In a completely separate incident, Renown Health experienced a data breach in April 2021 through one of its business associates, Elekta, a cloud storage provider. A forensic investigation of the data breach at Elekta concluded that protected health information had been accessed, including Renown Health patient data. Full name, social security number, address, date of birth, height, weight, medical diagnosis, medical treatment details, appointment confirmations, and other information was involved, according to the forensic report, which also noted that no financial account, credit card, or debit card information was not affected. However, since PHI was exposed, we expect the OCR will be investigating this incident.
Procrastination Costs Health System $33,000 Per Month
Banner Health is a nonprofit system based in Phoenix and is one of the largest healthcare systems in the U.S. Banner Health operates 30 hospitals and numerous primary care, urgent care, and specialty care facilities.
Two complaints were filed with the OCR against Banner Health. One patient requested her medical records in December 2017 and did not receive them until May 2018, six months later. A second patient requested access to an electronic copy of his records in September 2019 and did not receive it until February 2020, six months later.
The OCR found for the complainants, and Banner Health settled the violation for a total of $200,000. Viewed another way, the two violations cost Banner Health more than $33,000 per month for the six-month delay. That’s a lot of money to burn.
Avoid the Penalties | Embrace the Rules
All of these violations could have been avoided through simple compliance with the Patient Right of Access requirement of timely access. Whether 30 days, or an extended 60 days, patient requests for PHI and ePHI must be honored. Patients can and do complain about delays, and the OCR investigates those complaints.
As soon as a request for records is received, the healthcare entity should assign a resource to make the paper or electronic copies. The assigned resource should be monitored and held accountable for timely completion. It’s part of doing business, it’s a standard of care, and it’s the rules.
The HHS has published updated details to help guide healthcare providers, insurers, and business associates in complying with Patient Right of Access provisions. A quick review will give you all the instructions you need.
For these six organizations and violators before them, a privacy risk assessment could have prevented Patient Right of Access and other Privacy Rule violations. Now, they have been brought to the attention of the OCR. This is not the kind of attention you want and could lead the OCR to discover other HIPAA violations.
Smart healthcare providers, insurers, and business associates continue to conduct genuine, ongoing compliance efforts rather than invite the scrutiny of the OCR.

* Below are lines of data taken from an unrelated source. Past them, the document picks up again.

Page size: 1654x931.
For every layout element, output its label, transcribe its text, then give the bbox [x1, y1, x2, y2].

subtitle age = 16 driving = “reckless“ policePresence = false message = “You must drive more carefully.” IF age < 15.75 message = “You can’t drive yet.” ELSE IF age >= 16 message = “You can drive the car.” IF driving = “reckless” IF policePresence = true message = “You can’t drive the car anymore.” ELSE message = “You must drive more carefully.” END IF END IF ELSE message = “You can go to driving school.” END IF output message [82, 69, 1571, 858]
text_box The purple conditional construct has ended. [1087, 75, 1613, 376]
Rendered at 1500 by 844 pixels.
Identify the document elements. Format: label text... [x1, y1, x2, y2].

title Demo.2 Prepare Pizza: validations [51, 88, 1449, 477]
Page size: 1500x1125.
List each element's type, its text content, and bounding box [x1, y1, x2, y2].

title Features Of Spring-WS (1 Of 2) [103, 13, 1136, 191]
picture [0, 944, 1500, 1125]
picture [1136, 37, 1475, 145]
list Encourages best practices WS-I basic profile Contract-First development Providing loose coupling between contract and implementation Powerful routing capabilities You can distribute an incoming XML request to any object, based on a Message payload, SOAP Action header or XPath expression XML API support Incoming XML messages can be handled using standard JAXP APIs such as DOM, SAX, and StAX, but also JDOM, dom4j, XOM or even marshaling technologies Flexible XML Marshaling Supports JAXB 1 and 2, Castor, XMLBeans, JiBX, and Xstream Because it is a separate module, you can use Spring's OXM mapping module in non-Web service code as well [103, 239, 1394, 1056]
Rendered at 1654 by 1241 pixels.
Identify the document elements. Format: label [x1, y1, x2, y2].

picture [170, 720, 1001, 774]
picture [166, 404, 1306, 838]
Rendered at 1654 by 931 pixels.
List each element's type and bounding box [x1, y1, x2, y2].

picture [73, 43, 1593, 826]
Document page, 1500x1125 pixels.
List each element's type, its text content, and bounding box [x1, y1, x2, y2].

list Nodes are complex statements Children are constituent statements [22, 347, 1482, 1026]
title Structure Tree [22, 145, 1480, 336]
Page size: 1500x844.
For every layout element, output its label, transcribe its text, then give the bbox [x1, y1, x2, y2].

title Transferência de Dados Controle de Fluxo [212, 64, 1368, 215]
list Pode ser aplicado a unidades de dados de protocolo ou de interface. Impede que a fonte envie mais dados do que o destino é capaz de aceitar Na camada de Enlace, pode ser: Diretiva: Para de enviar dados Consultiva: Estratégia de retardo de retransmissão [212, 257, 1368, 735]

The Office for Civil Rights enforces HIPAA compliance by aggressively investigating violations claimed by patients and employees and imposing financial and other penalties upon violators.
The OCR continues to conduct a concerted program to enforce Patient Right of Access provisions of the HIPAA Privacy Rule. Healthcare entities who violate these requirements — especially those who blatantly disregard their patients’ rights to timely access — are very likely to be investigated and fined. And that may be just the beginning of their troubles.